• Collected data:
================

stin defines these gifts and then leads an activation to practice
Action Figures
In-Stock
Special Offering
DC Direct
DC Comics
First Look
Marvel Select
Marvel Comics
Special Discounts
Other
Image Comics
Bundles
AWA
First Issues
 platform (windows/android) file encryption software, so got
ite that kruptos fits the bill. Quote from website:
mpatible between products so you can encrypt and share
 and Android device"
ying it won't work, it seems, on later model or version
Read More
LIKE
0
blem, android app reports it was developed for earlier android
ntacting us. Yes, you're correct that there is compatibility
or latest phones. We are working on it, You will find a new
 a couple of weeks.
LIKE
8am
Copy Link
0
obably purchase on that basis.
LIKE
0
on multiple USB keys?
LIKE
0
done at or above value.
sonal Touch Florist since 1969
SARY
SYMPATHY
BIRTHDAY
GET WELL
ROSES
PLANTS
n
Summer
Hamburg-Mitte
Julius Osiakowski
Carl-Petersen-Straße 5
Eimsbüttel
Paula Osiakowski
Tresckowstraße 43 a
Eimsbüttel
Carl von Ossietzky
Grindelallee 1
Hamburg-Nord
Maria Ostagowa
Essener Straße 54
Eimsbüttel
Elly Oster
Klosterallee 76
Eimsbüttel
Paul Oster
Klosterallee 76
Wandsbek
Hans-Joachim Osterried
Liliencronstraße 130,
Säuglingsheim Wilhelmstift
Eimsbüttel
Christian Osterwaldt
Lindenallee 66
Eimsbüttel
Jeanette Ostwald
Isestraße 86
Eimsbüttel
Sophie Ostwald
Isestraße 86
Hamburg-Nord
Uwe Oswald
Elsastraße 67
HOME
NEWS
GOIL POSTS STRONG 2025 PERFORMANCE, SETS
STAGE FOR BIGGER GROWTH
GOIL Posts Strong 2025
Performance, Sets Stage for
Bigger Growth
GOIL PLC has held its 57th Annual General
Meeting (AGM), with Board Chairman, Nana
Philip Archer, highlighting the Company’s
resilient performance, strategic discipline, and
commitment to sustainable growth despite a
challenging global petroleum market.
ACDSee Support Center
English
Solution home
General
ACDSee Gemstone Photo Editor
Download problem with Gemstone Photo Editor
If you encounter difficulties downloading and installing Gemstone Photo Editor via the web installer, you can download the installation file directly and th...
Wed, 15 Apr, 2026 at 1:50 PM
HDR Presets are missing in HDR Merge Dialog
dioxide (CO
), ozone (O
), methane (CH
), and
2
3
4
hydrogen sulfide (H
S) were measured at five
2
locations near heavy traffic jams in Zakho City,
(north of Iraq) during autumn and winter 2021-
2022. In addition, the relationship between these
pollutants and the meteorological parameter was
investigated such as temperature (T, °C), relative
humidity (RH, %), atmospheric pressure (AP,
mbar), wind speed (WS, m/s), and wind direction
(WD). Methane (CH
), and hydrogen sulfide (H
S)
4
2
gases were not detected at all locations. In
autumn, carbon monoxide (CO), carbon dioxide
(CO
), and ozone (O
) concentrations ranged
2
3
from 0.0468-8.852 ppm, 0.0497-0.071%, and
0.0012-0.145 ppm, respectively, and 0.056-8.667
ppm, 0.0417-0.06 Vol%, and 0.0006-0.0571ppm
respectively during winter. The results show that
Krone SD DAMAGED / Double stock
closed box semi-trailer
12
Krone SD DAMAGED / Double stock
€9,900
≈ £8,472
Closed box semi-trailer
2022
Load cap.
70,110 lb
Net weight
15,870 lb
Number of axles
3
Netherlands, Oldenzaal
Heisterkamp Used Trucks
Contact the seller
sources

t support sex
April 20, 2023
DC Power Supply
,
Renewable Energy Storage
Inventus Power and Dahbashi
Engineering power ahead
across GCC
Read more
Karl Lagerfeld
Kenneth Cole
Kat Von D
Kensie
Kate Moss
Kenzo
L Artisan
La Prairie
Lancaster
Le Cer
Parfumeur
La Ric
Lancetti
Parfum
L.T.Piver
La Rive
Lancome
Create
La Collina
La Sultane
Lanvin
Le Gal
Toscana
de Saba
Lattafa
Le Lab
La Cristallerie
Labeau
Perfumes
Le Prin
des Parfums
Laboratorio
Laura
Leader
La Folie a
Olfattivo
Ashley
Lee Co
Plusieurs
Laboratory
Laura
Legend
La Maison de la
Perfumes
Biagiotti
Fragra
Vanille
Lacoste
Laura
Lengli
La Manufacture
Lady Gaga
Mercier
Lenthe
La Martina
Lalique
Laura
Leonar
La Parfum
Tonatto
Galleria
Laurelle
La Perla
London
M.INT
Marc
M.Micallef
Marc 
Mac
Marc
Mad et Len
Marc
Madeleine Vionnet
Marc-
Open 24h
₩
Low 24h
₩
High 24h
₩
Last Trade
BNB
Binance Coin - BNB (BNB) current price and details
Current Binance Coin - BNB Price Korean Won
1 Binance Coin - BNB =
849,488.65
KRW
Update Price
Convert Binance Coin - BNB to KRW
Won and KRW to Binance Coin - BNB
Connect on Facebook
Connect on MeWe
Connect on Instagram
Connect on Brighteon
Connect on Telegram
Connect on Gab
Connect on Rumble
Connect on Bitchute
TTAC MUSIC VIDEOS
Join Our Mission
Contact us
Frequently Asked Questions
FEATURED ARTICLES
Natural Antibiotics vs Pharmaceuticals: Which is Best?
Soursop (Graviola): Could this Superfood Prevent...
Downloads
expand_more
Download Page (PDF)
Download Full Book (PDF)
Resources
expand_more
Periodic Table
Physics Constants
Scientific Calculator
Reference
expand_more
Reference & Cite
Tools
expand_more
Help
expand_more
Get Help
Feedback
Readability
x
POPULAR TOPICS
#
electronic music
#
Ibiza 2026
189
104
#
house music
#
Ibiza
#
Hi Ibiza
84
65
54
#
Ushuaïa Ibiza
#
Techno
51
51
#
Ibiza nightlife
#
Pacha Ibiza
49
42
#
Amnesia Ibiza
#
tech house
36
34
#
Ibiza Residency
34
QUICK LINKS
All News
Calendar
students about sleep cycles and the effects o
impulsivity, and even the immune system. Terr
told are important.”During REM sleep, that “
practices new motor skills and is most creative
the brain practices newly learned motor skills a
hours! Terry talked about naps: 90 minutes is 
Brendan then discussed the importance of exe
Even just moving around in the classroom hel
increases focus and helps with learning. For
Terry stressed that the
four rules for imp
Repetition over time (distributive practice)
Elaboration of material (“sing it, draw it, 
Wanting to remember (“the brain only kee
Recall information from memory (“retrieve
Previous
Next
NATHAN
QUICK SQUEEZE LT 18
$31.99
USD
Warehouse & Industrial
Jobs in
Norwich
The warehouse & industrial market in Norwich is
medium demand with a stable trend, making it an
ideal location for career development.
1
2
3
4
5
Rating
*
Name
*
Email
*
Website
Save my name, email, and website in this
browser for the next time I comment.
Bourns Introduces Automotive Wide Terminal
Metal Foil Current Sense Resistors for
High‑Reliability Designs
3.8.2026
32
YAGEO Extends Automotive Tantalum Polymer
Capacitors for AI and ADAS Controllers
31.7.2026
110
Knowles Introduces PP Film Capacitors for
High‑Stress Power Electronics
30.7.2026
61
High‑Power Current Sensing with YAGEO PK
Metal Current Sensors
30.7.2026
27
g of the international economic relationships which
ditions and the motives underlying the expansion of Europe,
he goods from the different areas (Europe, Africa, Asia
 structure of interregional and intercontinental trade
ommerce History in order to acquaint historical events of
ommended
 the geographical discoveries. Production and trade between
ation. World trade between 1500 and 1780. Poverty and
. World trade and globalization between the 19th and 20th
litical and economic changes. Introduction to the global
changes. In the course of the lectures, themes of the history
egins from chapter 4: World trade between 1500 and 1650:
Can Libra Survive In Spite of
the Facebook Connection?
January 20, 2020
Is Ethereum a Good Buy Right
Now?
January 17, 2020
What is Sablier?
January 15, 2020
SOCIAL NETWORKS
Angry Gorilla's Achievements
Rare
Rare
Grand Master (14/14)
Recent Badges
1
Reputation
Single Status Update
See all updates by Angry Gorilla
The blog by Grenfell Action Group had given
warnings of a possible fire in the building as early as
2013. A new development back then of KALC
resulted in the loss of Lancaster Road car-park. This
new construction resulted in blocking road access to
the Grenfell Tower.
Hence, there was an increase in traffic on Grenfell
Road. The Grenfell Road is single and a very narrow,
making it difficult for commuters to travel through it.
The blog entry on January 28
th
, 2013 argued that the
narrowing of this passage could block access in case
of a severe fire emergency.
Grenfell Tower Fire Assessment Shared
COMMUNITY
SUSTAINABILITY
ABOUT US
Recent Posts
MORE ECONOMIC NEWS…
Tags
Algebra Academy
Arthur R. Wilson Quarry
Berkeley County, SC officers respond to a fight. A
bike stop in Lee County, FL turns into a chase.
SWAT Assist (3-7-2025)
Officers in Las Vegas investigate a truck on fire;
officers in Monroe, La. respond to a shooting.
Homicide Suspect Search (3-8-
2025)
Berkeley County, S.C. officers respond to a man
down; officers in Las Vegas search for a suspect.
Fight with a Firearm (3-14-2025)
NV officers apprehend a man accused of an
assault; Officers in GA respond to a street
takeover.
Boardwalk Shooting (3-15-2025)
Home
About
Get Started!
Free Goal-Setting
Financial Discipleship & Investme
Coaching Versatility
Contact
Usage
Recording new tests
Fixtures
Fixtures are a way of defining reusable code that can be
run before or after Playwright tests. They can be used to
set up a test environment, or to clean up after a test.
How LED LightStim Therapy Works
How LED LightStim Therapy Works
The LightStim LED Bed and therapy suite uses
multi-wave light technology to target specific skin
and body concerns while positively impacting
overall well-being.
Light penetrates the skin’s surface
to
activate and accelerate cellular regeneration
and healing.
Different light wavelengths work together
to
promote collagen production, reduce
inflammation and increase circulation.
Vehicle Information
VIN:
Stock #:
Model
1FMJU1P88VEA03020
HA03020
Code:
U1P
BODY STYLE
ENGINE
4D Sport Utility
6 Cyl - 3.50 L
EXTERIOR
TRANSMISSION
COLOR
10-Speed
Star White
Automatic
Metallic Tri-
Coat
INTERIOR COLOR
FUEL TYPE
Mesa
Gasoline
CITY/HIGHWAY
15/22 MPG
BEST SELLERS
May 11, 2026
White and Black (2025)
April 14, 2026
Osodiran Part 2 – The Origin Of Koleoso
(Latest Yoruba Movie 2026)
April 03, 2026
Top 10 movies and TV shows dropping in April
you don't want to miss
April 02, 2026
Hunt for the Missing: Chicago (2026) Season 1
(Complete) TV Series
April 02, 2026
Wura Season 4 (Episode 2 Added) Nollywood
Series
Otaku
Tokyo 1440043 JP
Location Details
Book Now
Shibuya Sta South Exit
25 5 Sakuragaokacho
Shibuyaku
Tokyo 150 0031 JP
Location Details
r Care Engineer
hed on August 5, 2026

================

• ASSIGNED TASK: Lines above containing "Norwich": how many? Reply with the number only.

• YOUR SOLUTION: 2